Case studies

Case studies

Earlier in Introduction to case studies we introduced the Alice and Bob case studies where Alice is deploying a private government cloud and Bob is deploying a public cloud each with different security requirements. Here we discuss how Alice and Bob would address monitoring and logging in the public vs a private cloud. In both instances, time synchronization and a centralized store of logs become extremely important for performing proper assessments and troubleshooting of anomalies. Just collecting logs is not very useful, a robust monitoring system must be built to generate actionable events.

Alice’s private cloud

As Alice is building out a new cloud within an existing organization, she is able to leverage several existing tools inside the existing business unit to help monitor and log her environment.

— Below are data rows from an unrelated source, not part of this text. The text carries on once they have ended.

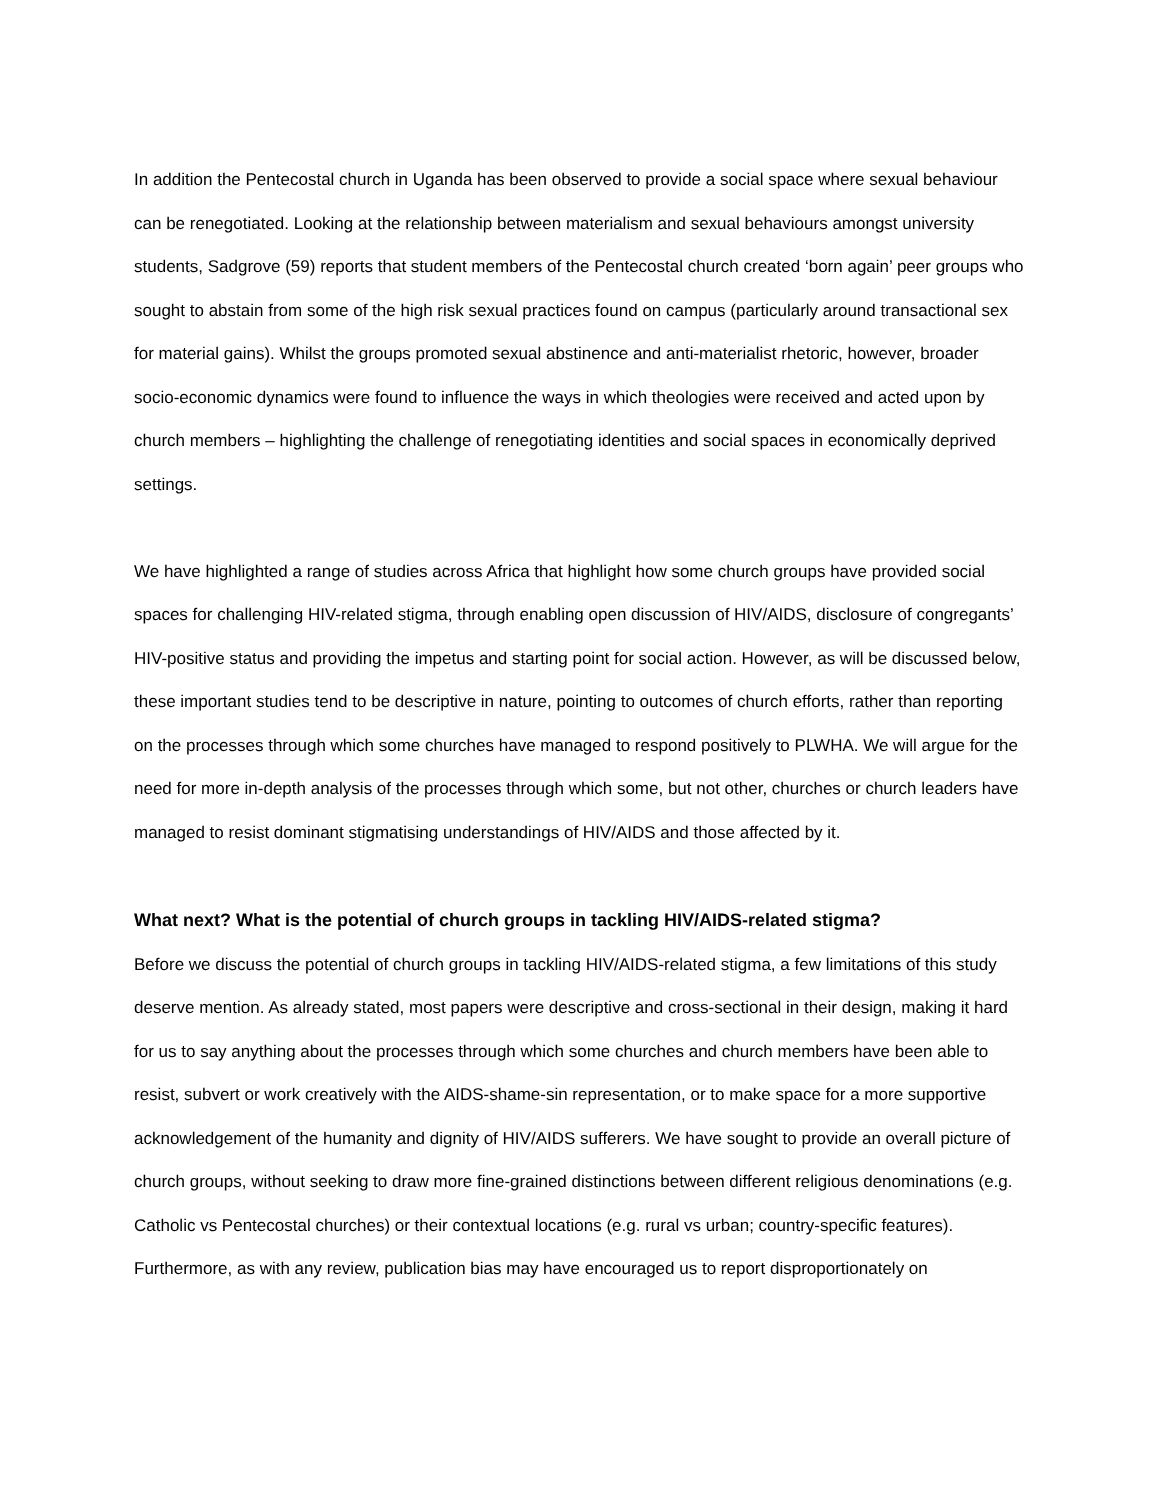In addition the Pentecostal church in Uganda has been observed to provide a social space where sexual behaviour can be renegotiated. Looking at the relationship between materialism and sexual behaviours amongst university students, Sadgrove (59) reports that student members of the Pentecostal church created ‘born again’ peer groups who sought to abstain from some of the high risk sexual practices found on campus (particularly around transactional sex for material gains). Whilst the groups promoted sexual abstinence and anti-materialist rhetoric, however, broader socio-economic dynamics were found to influence the ways in which theologies were received and acted upon by church members – highlighting the challenge of renegotiating identities and social spaces in economically deprived settings.
We have highlighted a range of studies across Africa that highlight how some church groups have provided social spaces for challenging HIV-related stigma, through enabling open discussion of HIV/AIDS, disclosure of congregants’ HIV-positive status and providing the impetus and starting point for social action. However, as will be discussed below, these important studies tend to be descriptive in nature, pointing to outcomes of church efforts, rather than reporting on the processes through which some churches have managed to respond positively to PLWHA. We will argue for the need for more in-depth analysis of the processes through which some, but not other, churches or church leaders have managed to resist dominant stigmatising understandings of HIV/AIDS and those affected by it.
What next? What is the potential of church groups in tackling HIV/AIDS-related stigma?
Before we discuss the potential of church groups in tackling HIV/AIDS-related stigma, a few limitations of this study deserve mention. As already stated, most papers were descriptive and cross-sectional in their design, making it hard for us to say anything about the processes through which some churches and church members have been able to resist, subvert or work creatively with the AIDS-shame-sin representation, or to make space for a more supportive acknowledgement of the humanity and dignity of HIV/AIDS sufferers. We have sought to provide an overall picture of church groups, without seeking to draw more fine-grained distinctions between different religious denominations (e.g. Catholic vs Pentecostal churches) or their contextual locations (e.g. rural vs urban; country-specific features). Furthermore, as with any review, publication bias may have encouraged us to report disproportionately on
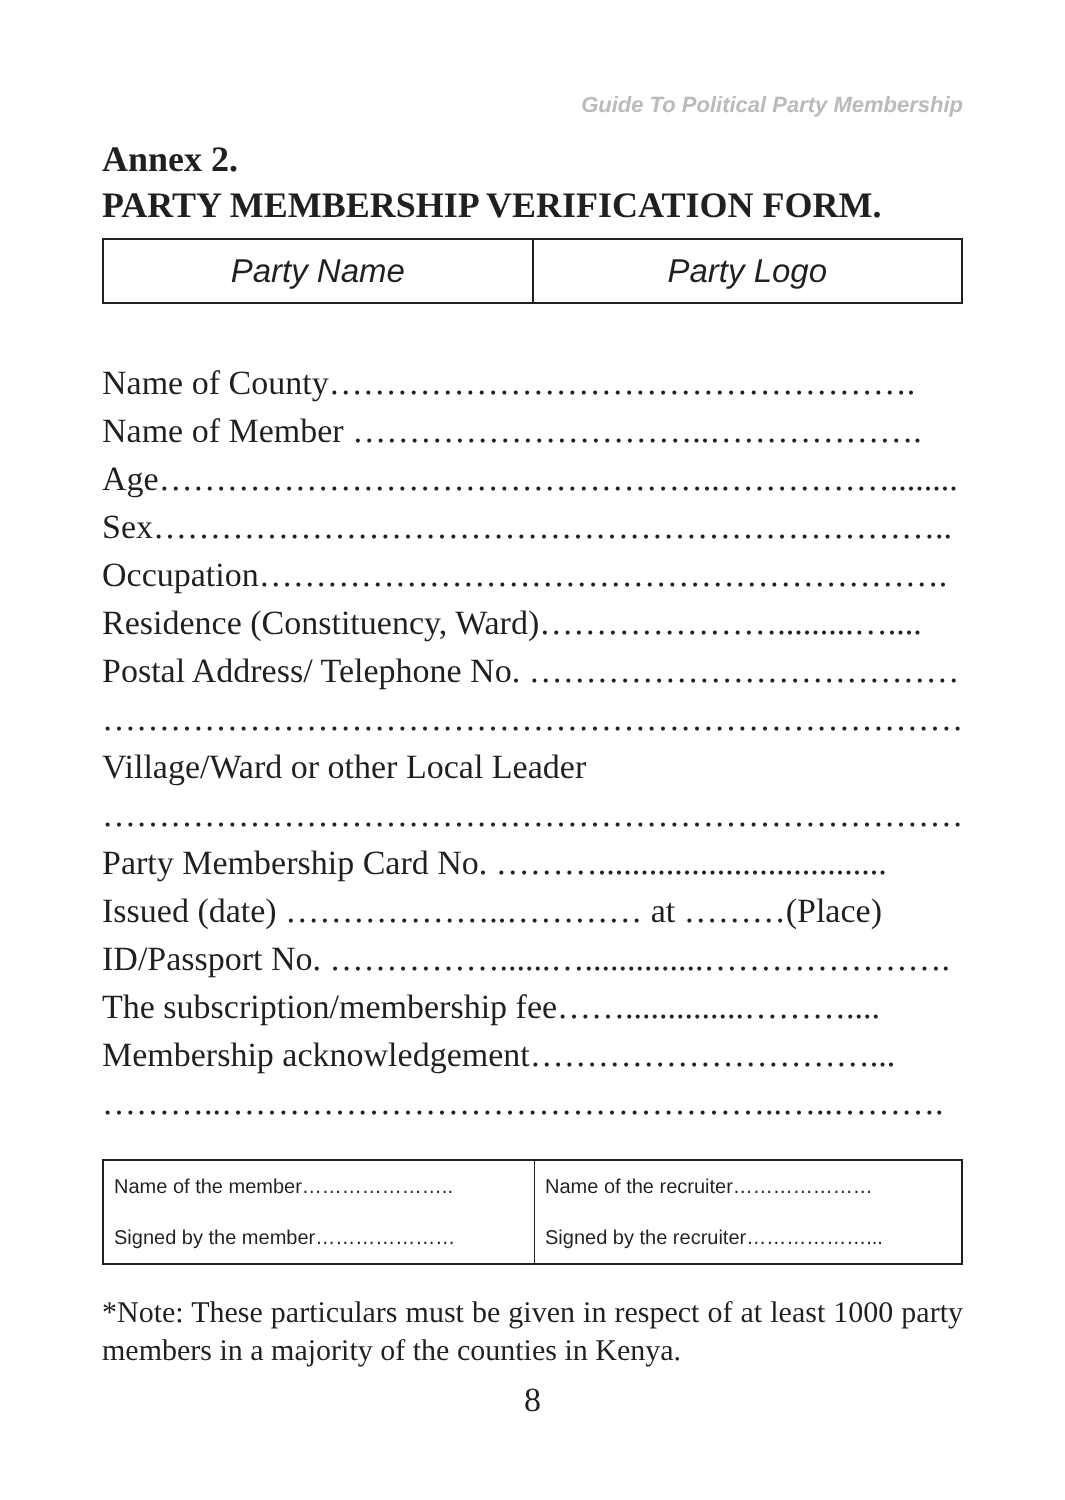Guide To Political Party Membership
Annex 2.
PARTY MEMBERSHIP VERIFICATION FORM.
| Party Name | Party Logo |
Name of County…………………………………………….
Name of Member …………………………..……………….
Age…………………………………………..……………........
Sex……………………………………………………………..
Occupation…………………………………………………….
Residence (Constituency, Ward)………………….........…....
Postal Address/ Telephone No. ………………………………….
……………………………………………………………………...
Village/Ward or other Local Leader
……………………………………………………………………...
Party Membership Card No. ………..................................
Issued (date) ………………..………… at ………(Place)
ID/Passport No. ……………......…..............………………….
The subscription/membership fee……..............………....
Membership acknowledgement…………………………...
………..…………………………………………..…..……….
| Name of the member………………….. | Name of the recruiter………………… |
| Signed by the member………………… | Signed by the recruiter………………... |
*Note: These particulars must be given in respect of at least 1000 party members in a majority of the counties in Kenya.
8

She assigns a resource to the Security Operations Center (SOC) to monitor and respond to alerts coming from the new infrastructure. She uses a currently existing Security Event and Incident Management (SEIM) solution, and configures secure logging to the SEIM event collector. Alice and the SOC analyst build the SEIM views so that logs are correlated by type, and trigger alerts on unexpected or “interesting” events, such as a successful login by a user immediately after a string of failed login attempts within a given timeframe. The SOC analyst is also given escalation protocols and contact information so that when an specific event occurs, the analyst will escalate to the proper resource and coordinate communications about the event.

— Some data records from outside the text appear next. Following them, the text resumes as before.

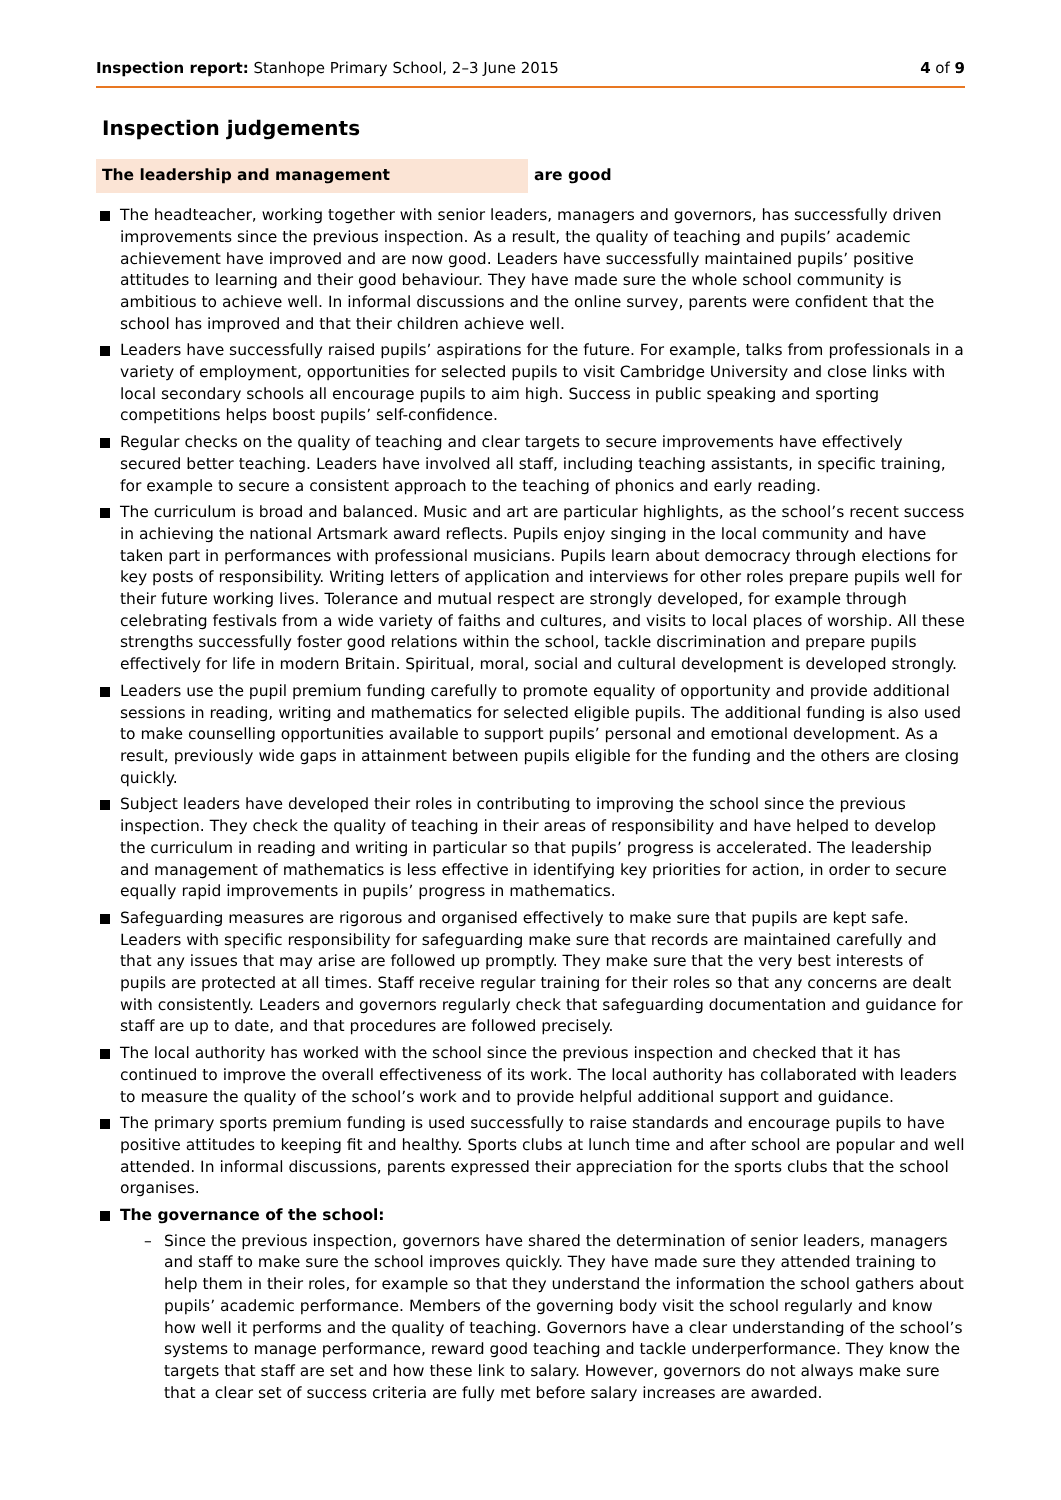Inspection report: Stanhope Primary School, 2–3 June 2015
4 of 9
Inspection judgements
The leadership and management are good
The headteacher, working together with senior leaders, managers and governors, has successfully driven improvements since the previous inspection. As a result, the quality of teaching and pupils’ academic achievement have improved and are now good. Leaders have successfully maintained pupils’ positive attitudes to learning and their good behaviour. They have made sure the whole school community is ambitious to achieve well. In informal discussions and the online survey, parents were confident that the school has improved and that their children achieve well.
Leaders have successfully raised pupils’ aspirations for the future. For example, talks from professionals in a variety of employment, opportunities for selected pupils to visit Cambridge University and close links with local secondary schools all encourage pupils to aim high. Success in public speaking and sporting competitions helps boost pupils’ self-confidence.
Regular checks on the quality of teaching and clear targets to secure improvements have effectively secured better teaching. Leaders have involved all staff, including teaching assistants, in specific training, for example to secure a consistent approach to the teaching of phonics and early reading.
The curriculum is broad and balanced. Music and art are particular highlights, as the school’s recent success in achieving the national Artsmark award reflects. Pupils enjoy singing in the local community and have taken part in performances with professional musicians. Pupils learn about democracy through elections for key posts of responsibility. Writing letters of application and interviews for other roles prepare pupils well for their future working lives. Tolerance and mutual respect are strongly developed, for example through celebrating festivals from a wide variety of faiths and cultures, and visits to local places of worship. All these strengths successfully foster good relations within the school, tackle discrimination and prepare pupils effectively for life in modern Britain. Spiritual, moral, social and cultural development is developed strongly.
Leaders use the pupil premium funding carefully to promote equality of opportunity and provide additional sessions in reading, writing and mathematics for selected eligible pupils. The additional funding is also used to make counselling opportunities available to support pupils’ personal and emotional development. As a result, previously wide gaps in attainment between pupils eligible for the funding and the others are closing quickly.
Subject leaders have developed their roles in contributing to improving the school since the previous inspection. They check the quality of teaching in their areas of responsibility and have helped to develop the curriculum in reading and writing in particular so that pupils’ progress is accelerated. The leadership and management of mathematics is less effective in identifying key priorities for action, in order to secure equally rapid improvements in pupils’ progress in mathematics.
Safeguarding measures are rigorous and organised effectively to make sure that pupils are kept safe. Leaders with specific responsibility for safeguarding make sure that records are maintained carefully and that any issues that may arise are followed up promptly. They make sure that the very best interests of pupils are protected at all times. Staff receive regular training for their roles so that any concerns are dealt with consistently. Leaders and governors regularly check that safeguarding documentation and guidance for staff are up to date, and that procedures are followed precisely.
The local authority has worked with the school since the previous inspection and checked that it has continued to improve the overall effectiveness of its work. The local authority has collaborated with leaders to measure the quality of the school’s work and to provide helpful additional support and guidance.
The primary sports premium funding is used successfully to raise standards and encourage pupils to have positive attitudes to keeping fit and healthy. Sports clubs at lunch time and after school are popular and well attended. In informal discussions, parents expressed their appreciation for the sports clubs that the school organises.
The governance of the school:
– Since the previous inspection, governors have shared the determination of senior leaders, managers and staff to make sure the school improves quickly. They have made sure they attended training to help them in their roles, for example so that they understand the information the school gathers about pupils’ academic performance. Members of the governing body visit the school regularly and know how well it performs and the quality of teaching. Governors have a clear understanding of the school’s systems to manage performance, reward good teaching and tackle underperformance. They know the targets that staff are set and how these link to salary. However, governors do not always make sure that a clear set of success criteria are fully met before salary increases are awarded.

Alice ensures that only her resource in the SOC has access to SEIM feeds from her systems as well as the database back-end. She also gives the services teams read-only access to separate views SEIM feeds so that they can perform compliance-related duties such as regular log review or create tickets for tracking and other engagement. Finally, based on the default reporting that is currently built out, Alice may choose to hire a consultant to ensure specific events are captured for compliance purposes, or that specific events trigger the proper SEIM workflows.

Bob’s public cloud

Bob is also building out a new cloud group, and outlines both a Security Operations Center (SOC), as well as the processes and procedures for responding to security events. As Bob’s cloud will be able to be used by “anyone with a credit card” he wants to have a well-defined policy in place for issues that may arise. He outlines how SOC analysts can respond to malicious traffic detection, instances being compromised, external requests, and more. To aid the SOC he configures an Elasticsearch, Logstash, and Kibana (ELK) cluster to collect, correlate and identify security events. Bob also builds a Django based web application for his customers to perform self-service log retrieval from the Logstash systems. He does not allow user requests and ensures tenant validation so that tenants only have access to their own log events. Finally, Bob configures an NTP server to ensure all events maintain a consistent timeline.